### [Exercise brief]
What the task needs is every record repeated exactly, nothing more.

━━━━━ Provided data ━━━━━

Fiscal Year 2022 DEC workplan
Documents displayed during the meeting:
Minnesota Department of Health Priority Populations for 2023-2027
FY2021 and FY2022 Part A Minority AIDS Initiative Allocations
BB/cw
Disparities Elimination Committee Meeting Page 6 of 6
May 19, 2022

━━━━━

### [Exercise answer]
Fiscal Year 2022 DEC workplan
Documents displayed during the meeting:
Minnesota Department of Health Priority Populations for 2023-2027
FY2021 and FY2022 Part A Minority AIDS Initiative Allocations
BB/cw
Disparities Elimination Committee Meeting Page 6 of 6
May 19, 2022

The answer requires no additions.